I hole up in Paris, where I write (not for money) and translate (for very little money). The one spectacular thing these days? Watching the dollar evaporate before your very own eyes. For example, the dead-tree daily International Herald Tribune currently costs about $4.50. If you aren’t paying attention, a cup of coffee can set you back $8. Museums and concerts are terrifying to contemplate, but watching the Seine doesn’t cost a dime, and I love to watch the Seine.
I have long and passionate discussions of politics and history with the man who runs the neighborhood newspaper kiosk. He reads all the time; sometimes I think he’s read everything. He has a keen dialectical mind, and ought to be teaching philosophy… Which is exactly what he does, come to think of it.

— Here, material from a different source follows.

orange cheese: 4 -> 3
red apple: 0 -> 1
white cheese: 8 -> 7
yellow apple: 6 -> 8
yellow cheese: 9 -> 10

Therefore, on a cold, rainy miserable afternoon in January, I can walk up to him with a smile, and announce that this is the most beautiful, the most astonishing, day I’ve ever seen. He shoots a quizzical look, then smiles back, quotes a few lines from Nietzsche, and the discussion takes off from there….

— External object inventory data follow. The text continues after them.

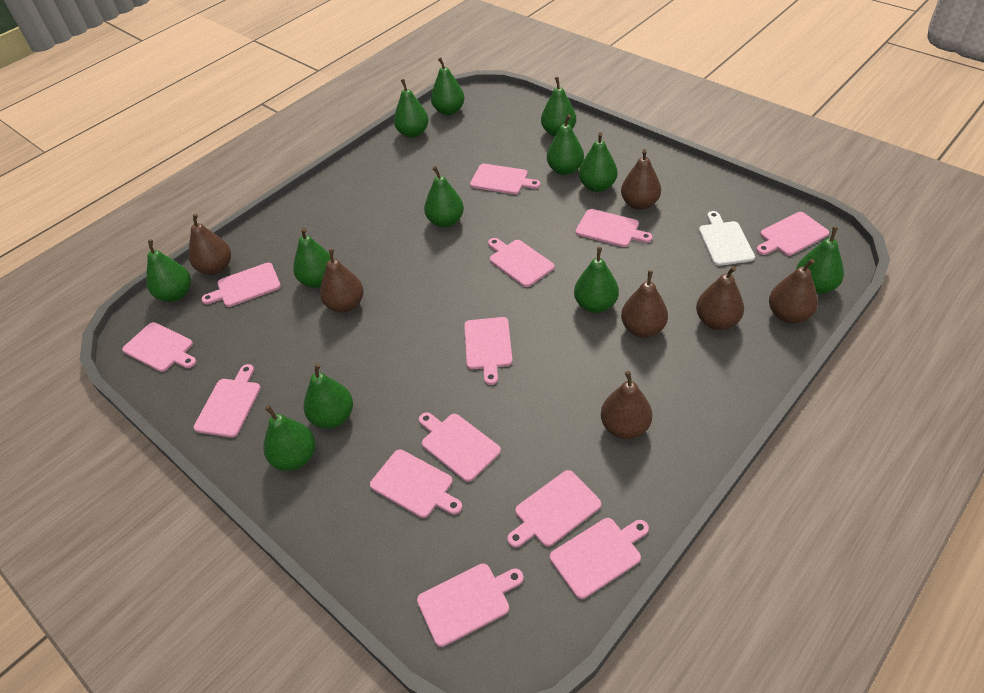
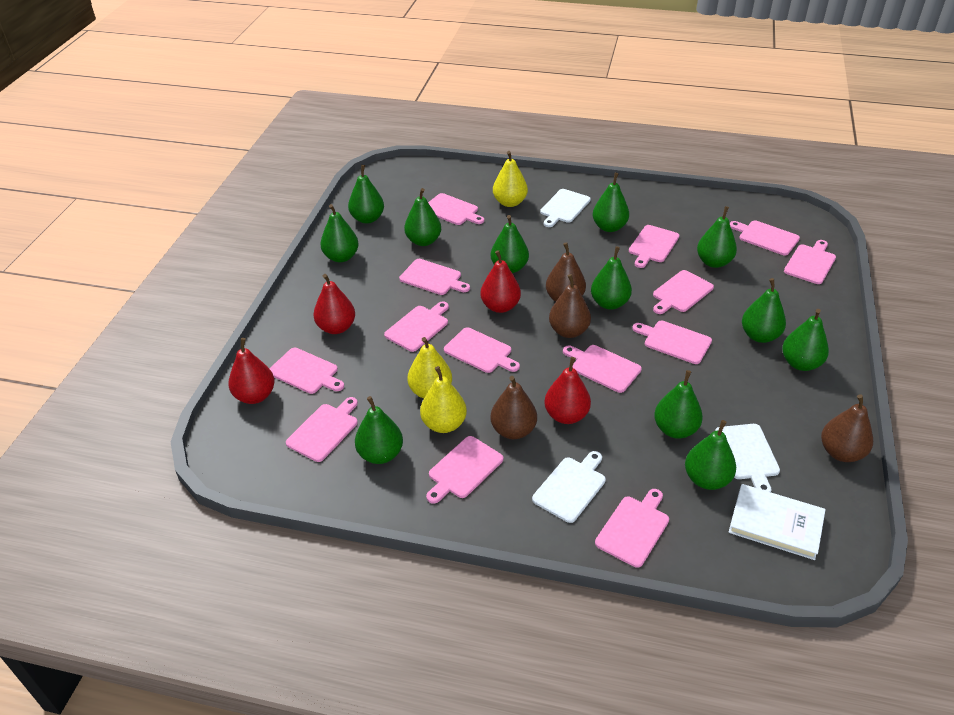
brown pear: 7 -> 4
pink cutting board: 13 -> 14
red pear: 0 -> 4
white book: 0 -> 1
white cutting board: 1 -> 3
yellow pear: 0 -> 3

Paris is consoling (hell, all of France is consoling!). The French been through a lot, they’re going through a lot, and they don’t expect their problems to vanish overnight. And they don’t expect our problems to vanish overnight, either. They’d like to understand us, and so, indeed, would I.
And the coolest thing of all? You don’t have to be a millionaire to be a fully enfranchised citizen in France. They don’t have credit cards (debit cards only, so far as I can tell), and it’s okay not to own a MacMansion.

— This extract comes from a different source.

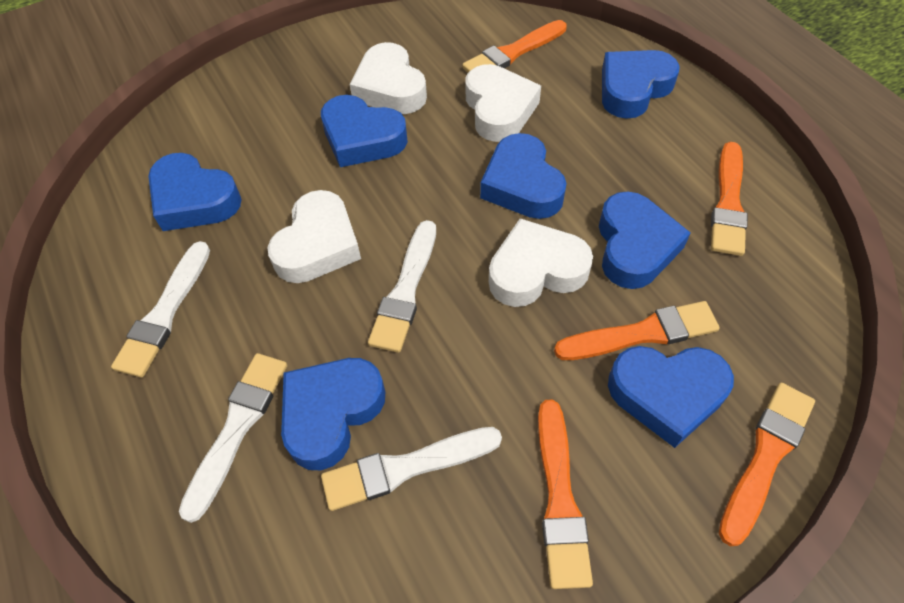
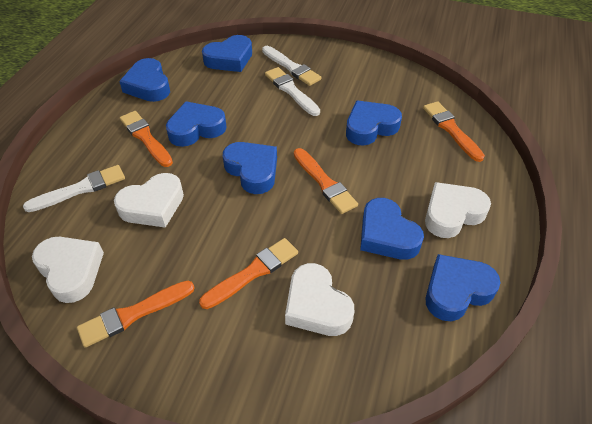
white brush: 4 -> 3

The one distressing thing? The French think their language is dying, and, for all I know, they might be right about that….
That’s enough for now… More anon….
Posted by: alabama | Jul 11 2008 1:20 utc | 9
That sounds right to me, plushtown.
I’ve never been in a position to make anything happen, except, on happy (if fleeting) occasions, my own sanity. And though I’ve never thought of sanity as patriotic, I do try to figure out the ways in which being patriotic can avoid the pitfalls of insanity. This, as you’ve certainly noticed, calls for a measure of elasticity in one’s thinking.
It’s always been that way. Hence that the mighty Rousseau elaborated his categorical distinction between the individual person, on the one hand, and the citizen, on the other. When sharing my thoughts about Iraq at MOA, I try to think as a citizen. When burning with lust for that woman across the room, I do so as an individual person (I oversimplify just a bit).
At the end of his life, Kant wrote a wonderful essay on “the right to lie”. No such right exists, Kant argues (adopting, so to speak, the very categories of “citizen” and “person” to be found in Rousseau). A consequence of this logic? If I harbor a person being pursued by the authorities, and the authorities ask me if I’m harboring that particular person, then I have to tell them that I am (since to do otherwise would be lying, and the citizen has no “right to lie”). The point at question is not whether Kant was a cruel, cold-hearted authority-freak (sometimes he certainly was, but he also had a weird knack for tying authorities into knots, and did so with gleeful relish). The point at question is where the logic of “citizenship” was likely to lead the thinking of Kant the philosopher (hardly an easy path to follow).
When I think of the possible outcomes in Iraq, I quickly see how hard it is to respect the problem’s logic. But a logic there certainly is, and whether we know it or not, we work within that logic. Which is what’s so enraging about the neocons, posturing as responsible citizens. Given the way they happily trash the logic at every opportunity, their claims are shamefully false, or comically pretentious. Wolfowitz (at the World Bank, for example), is the canonical instance of a philosophical disaster (and of other disasters as well).
(This does not apply to the much-maligned Leo Strauss, who tried to show, philosophically, that theology could and should, on philosophical grounds, govern the rules of philosophy–an honest, if rather weird, project, giving rise to some curious thinking. It makes for a challenging read, but doesn’t go far as philosophy.)